Document excerpt
· · · ·

The manager will closely scrutinize the role and
performance of auditors. On a case-by-case basis, the manager will examine
proposals relating to non-audit relationships and non-audit fees. The manager
will also consider, on a case-by-case basis, proposals to rotate auditors, and
will vote against the ratification of auditors when there is clear and
compelling evidence of accounting irregularities or negligence.
Management
and director compensation.
A company’s equity-based compensation plan should be in alignment with
its shareholders’ long-term interests.
The
manager believes that executive compensation should be directly linked to the
performance of the company.
The manager
evaluates plans on a case-by-case basis by considering several factors to
determine whether the plan is fair and reasonable, including the RiskMetrics
quantitative model utilized to assess such plans and/or the Glass Lewis
evaluation of the plans. The manager will generally oppose plans that have the
potential to be excessively dilutive, and will almost always oppose plans that
are structured to allow the repricing of underwater options, or plans that have
an automatic share replenishment “evergreen” feature.
The
manager will generally support employee stock option plans in which the
purchase price is at least 85% of fair market value, and when potential
dilution is 10% or less.
Severance
compensation arrangements will be reviewed on a case-by-case basis, although
the manager will generally oppose “golden parachutes” that are considered to be
excessive. The manager will normally support proposals that require a
percentage of directors’ compensation to be in the form of common stock, as it
aligns their interests with those of shareholders.
Anti-takeover
mechanisms and related issues.
The manager generally opposes anti-takeover measures
since they tend to reduce shareholder rights.
However, as with all proxy issues, the manager conducts an
independent review of each anti-takeover proposal.
On occasion, the manager may
vote with management when the research analyst has concluded that the proposal
is not onerous and would not harm the Fund or its shareholders’ interests. The
manager generally supports proposals that require shareholder rights’ plans
(“poison pills”) to be subject to a shareholder vote and will closely evaluate
such plans on a case-by-case basis to determine whether or not they warrant
support. In addition, the manager will generally vote against any proposal to
issue stock that has unequal or subordinate voting rights. The manager
generally opposes any supermajority voting requirements as well as the payment
of “greenmail.” The manager generally supports “fair price” provisions and confidential
voting.
Changes to capital structure.
The
manager realizes that a company's financing decisions have a significant impact
on its shareholders, particularly when they involve the issuance of additional
shares of common or preferred stock or the assumption of additional debt.

· · · ·

Instruction 1
Identify every line in the entries below that contains the word "know", and copy each of those lines.

· · · ·

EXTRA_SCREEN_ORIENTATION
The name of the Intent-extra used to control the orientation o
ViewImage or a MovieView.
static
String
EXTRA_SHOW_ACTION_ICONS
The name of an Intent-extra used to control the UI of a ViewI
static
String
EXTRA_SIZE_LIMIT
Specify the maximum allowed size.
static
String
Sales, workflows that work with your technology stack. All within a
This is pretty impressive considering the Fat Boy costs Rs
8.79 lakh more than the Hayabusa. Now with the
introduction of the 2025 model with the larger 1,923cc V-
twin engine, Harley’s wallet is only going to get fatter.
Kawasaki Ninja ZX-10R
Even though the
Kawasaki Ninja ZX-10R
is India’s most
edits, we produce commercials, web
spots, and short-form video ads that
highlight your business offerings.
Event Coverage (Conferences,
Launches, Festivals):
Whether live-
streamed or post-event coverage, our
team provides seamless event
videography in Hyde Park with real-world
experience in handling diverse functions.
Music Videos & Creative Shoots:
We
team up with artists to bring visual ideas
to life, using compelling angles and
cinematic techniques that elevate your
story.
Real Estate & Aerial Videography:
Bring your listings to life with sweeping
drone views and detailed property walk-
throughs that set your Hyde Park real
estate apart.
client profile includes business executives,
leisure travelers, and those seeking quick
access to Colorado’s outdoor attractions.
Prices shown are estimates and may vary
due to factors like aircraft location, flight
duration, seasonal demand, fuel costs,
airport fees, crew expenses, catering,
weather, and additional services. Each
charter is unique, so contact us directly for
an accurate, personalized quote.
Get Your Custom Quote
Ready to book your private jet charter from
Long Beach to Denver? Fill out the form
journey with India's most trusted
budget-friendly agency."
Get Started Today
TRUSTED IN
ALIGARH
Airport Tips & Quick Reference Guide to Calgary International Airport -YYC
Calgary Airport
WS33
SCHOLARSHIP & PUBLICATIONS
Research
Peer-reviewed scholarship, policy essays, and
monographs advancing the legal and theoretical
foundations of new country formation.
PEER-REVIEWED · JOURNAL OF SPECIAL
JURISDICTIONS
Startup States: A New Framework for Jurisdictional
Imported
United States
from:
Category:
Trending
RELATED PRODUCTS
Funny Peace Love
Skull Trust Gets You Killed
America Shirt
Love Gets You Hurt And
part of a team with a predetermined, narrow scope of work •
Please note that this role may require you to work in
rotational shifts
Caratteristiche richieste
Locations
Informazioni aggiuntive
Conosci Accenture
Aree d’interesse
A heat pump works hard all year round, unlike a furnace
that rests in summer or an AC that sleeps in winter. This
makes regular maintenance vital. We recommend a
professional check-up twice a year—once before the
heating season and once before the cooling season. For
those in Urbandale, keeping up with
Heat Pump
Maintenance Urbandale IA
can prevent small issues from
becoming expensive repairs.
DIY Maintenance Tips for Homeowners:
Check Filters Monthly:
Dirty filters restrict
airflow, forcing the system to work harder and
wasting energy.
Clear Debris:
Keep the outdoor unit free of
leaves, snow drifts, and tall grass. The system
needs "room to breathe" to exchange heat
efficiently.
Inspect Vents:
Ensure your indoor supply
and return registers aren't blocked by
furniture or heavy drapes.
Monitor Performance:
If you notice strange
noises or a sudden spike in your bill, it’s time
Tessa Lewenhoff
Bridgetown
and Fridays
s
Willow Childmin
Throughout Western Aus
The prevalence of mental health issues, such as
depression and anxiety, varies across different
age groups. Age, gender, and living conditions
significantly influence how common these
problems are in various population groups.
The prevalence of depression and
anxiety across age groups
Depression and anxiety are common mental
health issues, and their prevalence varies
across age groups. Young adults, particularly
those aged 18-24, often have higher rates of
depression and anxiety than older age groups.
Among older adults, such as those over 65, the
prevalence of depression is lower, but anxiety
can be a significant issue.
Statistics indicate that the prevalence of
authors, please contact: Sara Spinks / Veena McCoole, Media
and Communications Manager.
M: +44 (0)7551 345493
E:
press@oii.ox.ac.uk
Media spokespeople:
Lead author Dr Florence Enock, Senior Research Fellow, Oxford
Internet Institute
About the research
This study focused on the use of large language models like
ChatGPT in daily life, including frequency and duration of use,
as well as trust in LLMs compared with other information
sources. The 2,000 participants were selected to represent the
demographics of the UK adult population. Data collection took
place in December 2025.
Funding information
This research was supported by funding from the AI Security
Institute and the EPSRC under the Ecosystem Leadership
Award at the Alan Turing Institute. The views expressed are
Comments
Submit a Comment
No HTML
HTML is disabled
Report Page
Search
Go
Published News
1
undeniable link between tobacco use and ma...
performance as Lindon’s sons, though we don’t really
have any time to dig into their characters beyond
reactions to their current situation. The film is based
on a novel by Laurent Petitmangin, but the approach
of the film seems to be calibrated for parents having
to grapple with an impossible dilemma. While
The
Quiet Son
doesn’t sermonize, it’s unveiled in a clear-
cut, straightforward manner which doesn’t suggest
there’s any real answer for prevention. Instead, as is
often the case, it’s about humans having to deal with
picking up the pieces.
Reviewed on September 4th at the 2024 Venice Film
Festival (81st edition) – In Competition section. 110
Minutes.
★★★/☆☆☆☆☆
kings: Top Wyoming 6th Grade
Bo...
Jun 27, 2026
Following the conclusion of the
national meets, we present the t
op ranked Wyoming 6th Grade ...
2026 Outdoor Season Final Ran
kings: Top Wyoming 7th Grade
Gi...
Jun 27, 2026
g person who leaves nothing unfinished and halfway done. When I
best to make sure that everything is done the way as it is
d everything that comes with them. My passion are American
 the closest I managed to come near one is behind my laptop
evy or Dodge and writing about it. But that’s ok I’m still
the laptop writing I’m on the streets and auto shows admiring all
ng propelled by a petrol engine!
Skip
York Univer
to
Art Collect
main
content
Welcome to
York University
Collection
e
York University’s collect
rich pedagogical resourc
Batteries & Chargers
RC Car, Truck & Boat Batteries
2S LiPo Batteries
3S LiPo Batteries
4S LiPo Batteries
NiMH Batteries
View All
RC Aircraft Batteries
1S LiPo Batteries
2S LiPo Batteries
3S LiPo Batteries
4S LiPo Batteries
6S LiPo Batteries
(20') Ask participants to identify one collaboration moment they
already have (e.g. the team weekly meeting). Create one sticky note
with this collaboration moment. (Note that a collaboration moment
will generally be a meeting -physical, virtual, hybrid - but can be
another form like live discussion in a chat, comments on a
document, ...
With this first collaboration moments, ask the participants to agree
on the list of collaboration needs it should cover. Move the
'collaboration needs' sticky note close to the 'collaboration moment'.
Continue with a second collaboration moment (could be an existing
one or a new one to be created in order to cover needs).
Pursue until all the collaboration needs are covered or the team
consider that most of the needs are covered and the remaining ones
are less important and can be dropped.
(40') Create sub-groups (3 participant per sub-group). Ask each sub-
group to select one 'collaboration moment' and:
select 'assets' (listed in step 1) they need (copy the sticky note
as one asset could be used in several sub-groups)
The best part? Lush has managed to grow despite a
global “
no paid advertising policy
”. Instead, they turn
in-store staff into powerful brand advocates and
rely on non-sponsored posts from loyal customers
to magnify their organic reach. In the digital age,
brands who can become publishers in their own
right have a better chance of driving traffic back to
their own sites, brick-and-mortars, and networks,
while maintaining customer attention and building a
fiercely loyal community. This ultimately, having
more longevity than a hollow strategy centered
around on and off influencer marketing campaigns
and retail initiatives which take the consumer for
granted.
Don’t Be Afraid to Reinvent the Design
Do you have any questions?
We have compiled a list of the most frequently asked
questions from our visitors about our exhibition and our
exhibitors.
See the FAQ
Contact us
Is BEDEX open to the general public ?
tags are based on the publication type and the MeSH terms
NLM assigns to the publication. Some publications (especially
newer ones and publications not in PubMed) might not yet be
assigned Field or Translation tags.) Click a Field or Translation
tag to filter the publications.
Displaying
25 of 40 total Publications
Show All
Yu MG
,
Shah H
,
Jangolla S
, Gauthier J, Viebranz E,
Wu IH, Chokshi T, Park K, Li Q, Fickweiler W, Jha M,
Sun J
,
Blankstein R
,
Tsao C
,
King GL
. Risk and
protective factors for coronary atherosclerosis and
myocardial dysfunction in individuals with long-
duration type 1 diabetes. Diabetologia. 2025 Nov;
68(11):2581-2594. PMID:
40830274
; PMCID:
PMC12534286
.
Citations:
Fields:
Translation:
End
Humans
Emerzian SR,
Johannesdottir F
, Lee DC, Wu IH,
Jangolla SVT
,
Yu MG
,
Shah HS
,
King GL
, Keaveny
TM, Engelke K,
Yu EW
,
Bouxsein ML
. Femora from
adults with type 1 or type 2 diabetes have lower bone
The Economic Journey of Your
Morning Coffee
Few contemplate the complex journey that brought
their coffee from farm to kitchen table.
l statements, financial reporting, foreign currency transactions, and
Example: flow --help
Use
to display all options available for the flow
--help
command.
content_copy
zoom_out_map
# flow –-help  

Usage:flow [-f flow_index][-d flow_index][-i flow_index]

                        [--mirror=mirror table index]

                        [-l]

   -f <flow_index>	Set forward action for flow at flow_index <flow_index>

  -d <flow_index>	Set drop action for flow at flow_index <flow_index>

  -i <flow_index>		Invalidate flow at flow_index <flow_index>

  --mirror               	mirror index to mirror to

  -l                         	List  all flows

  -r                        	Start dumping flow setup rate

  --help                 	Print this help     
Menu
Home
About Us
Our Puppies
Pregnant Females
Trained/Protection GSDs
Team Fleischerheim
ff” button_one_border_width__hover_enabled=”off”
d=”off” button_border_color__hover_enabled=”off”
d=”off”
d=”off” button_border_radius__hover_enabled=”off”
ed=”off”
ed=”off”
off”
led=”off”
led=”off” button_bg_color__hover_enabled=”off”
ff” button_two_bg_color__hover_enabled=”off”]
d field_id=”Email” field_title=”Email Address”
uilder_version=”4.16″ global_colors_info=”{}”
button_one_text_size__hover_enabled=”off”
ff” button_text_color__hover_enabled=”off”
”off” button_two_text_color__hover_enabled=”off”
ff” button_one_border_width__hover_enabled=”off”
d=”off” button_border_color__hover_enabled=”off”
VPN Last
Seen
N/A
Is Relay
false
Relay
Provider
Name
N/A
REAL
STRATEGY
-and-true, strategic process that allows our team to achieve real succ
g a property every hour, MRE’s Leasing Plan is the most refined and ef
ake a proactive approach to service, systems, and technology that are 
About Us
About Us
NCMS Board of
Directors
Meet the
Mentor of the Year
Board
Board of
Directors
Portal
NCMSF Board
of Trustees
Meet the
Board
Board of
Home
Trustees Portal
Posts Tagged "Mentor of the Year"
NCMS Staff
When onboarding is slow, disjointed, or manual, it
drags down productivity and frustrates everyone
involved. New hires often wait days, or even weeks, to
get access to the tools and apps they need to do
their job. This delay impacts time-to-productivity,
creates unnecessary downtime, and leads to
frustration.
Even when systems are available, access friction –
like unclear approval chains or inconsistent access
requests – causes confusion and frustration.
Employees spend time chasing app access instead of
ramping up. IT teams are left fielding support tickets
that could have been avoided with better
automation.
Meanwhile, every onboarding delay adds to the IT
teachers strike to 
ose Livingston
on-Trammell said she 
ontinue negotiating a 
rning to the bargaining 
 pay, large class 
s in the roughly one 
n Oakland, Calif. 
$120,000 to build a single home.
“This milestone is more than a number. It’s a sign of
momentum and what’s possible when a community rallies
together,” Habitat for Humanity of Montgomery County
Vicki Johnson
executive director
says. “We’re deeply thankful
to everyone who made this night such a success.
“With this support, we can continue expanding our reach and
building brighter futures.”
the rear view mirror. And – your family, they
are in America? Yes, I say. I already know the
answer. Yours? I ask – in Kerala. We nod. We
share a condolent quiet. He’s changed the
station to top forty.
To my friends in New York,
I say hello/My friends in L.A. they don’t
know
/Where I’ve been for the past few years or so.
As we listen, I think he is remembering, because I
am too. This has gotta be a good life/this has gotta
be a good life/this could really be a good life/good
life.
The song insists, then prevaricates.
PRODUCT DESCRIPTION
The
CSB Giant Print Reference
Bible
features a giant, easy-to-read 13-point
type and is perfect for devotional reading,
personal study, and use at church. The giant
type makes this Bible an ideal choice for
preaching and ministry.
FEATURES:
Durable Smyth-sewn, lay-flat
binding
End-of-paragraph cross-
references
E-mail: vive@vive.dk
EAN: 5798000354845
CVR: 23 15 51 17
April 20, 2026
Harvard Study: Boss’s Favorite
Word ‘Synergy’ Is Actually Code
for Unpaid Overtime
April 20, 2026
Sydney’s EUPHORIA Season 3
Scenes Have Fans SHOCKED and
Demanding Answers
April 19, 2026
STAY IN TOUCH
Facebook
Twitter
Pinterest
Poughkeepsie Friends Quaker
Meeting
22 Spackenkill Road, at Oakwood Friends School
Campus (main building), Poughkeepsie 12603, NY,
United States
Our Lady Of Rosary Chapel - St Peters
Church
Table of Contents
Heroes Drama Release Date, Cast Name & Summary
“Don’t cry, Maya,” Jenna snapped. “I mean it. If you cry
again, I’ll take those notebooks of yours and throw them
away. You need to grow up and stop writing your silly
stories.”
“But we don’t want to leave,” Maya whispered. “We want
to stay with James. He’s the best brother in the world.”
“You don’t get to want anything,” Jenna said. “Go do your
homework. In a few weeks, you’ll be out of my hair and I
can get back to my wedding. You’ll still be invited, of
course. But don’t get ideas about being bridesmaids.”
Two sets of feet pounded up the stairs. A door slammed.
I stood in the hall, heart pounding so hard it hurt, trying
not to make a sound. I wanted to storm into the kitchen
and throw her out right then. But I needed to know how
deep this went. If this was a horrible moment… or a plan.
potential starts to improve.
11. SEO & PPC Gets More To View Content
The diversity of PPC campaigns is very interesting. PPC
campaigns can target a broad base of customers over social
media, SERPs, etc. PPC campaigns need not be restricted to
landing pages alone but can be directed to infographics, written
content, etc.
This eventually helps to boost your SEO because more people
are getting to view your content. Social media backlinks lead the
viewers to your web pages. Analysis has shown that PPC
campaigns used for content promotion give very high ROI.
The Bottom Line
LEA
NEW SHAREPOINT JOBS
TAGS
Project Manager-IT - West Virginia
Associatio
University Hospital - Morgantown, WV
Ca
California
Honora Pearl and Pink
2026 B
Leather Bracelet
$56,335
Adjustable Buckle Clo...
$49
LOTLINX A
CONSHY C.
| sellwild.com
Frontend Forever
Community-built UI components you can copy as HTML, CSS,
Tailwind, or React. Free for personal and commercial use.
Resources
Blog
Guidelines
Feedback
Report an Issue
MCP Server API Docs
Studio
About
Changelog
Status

· · · ·

Instruction 2
Print the part of the proxy voting passage between "However, as with" and "to capital structure.", inclusive.

Response area 1
are in America? Yes, I say. I already know the
know
and throw her out right then. But I needed to know how

Response area 2
However, as with all proxy issues, the manager conducts an
independent review of each anti-takeover proposal.
On occasion, the manager may
vote with management when the research analyst has concluded that the proposal
is not onerous and would not harm the Fund or its shareholders’ interests. The
manager generally supports proposals that require shareholder rights’ plans
(“poison pills”) to be subject to a shareholder vote and will closely evaluate
such plans on a case-by-case basis to determine whether or not they warrant
support. In addition, the manager will generally vote against any proposal to
issue stock that has unequal or subordinate voting rights. The manager
generally opposes any supermajority voting requirements as well as the payment
of “greenmail.” The manager generally supports “fair price” provisions and confidential
voting.
Changes to capital structure.